Recently, I was listening to the Steve Barkley Ponders Out Loud podcast in conversation with Becca Silver, and something struck me deeply. They talked about how schools are constantly changing. New initiatives. New curriculum. New frameworks. New expectations.
And in that change, adults experience resistance.
Not all adults.
Not all the time.
But some.
And resistance isn’t good or bad.
It just is.
What shifted my thinking was this idea: resistance shows up because there is an unmet need.
When we introduce a new instructional initiative, we often plan the rollout:
• The launch
• The training
• The materials
• The timeline
But how often do we plan for resistance?
If we know change creates uncertainty…
If we know uncertainty creates vulnerability…
If we know vulnerability can surface as resistance…
Then resistance isn’t a surprise.
It’s predictable.
And if it’s predictable, it’s plannable.
What if Implementation Plans Included Adult Needs?
What if, alongside our professional development plan, we asked:
What fears might this initiative trigger?
What workload concerns will surface?
Where might teachers feel loss of competence?
Who needs clarity? Who needs modeling? Who needs reassurance?
What quick wins can we design so early success is visible?
Instead of reacting to resistance, we could anticipate it.
Instead of labeling it as negativity, we could diagnose it as information.
Because if resistance signals an unmet need, then our job as instructional leaders isn’t to push harder.
It’s to get curious.
Professional Development Isn’t the Goal. Student Impact Is.
I’ve realized something humbling:
Professional development is not the work.

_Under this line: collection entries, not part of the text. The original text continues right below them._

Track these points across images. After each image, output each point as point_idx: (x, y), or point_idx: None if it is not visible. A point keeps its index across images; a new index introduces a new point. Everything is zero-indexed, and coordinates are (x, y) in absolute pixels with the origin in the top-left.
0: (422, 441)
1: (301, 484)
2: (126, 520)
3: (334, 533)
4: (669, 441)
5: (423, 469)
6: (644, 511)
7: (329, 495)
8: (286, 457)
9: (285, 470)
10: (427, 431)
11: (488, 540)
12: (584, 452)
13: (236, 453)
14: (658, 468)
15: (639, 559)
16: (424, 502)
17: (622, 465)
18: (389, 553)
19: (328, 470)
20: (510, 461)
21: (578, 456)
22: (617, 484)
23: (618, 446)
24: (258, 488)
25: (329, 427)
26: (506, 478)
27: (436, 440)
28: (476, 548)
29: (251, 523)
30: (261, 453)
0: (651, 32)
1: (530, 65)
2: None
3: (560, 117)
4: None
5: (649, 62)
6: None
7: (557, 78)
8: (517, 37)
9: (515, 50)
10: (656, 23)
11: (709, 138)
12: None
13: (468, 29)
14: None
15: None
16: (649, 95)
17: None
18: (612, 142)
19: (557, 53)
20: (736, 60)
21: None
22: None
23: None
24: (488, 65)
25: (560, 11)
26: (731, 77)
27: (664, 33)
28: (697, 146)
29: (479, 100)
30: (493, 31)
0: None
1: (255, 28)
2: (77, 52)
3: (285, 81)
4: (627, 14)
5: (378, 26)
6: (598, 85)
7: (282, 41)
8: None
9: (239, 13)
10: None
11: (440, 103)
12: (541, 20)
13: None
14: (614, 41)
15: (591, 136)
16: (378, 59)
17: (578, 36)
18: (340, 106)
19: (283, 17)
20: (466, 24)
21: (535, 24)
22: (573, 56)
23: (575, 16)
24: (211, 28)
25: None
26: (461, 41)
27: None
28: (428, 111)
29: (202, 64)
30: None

Implementation is the work.
And implementation only happens when adults feel safe enough, clear enough, and supported enough to try something new in front of students.
If we don’t plan for adult experience, we risk mistaking compliance for change.
We risk mistaking attendance for impact.
We risk mistaking training for transformation.
And I don’t want to design “events.”
I want to design impact.
So lately, I’m asking a different question before I launch any initiative:
How will we support the adults through the change, not just deliver the content?
Because student learning moves at the speed of adult implementation.
And adult implementation moves at the speed of trust.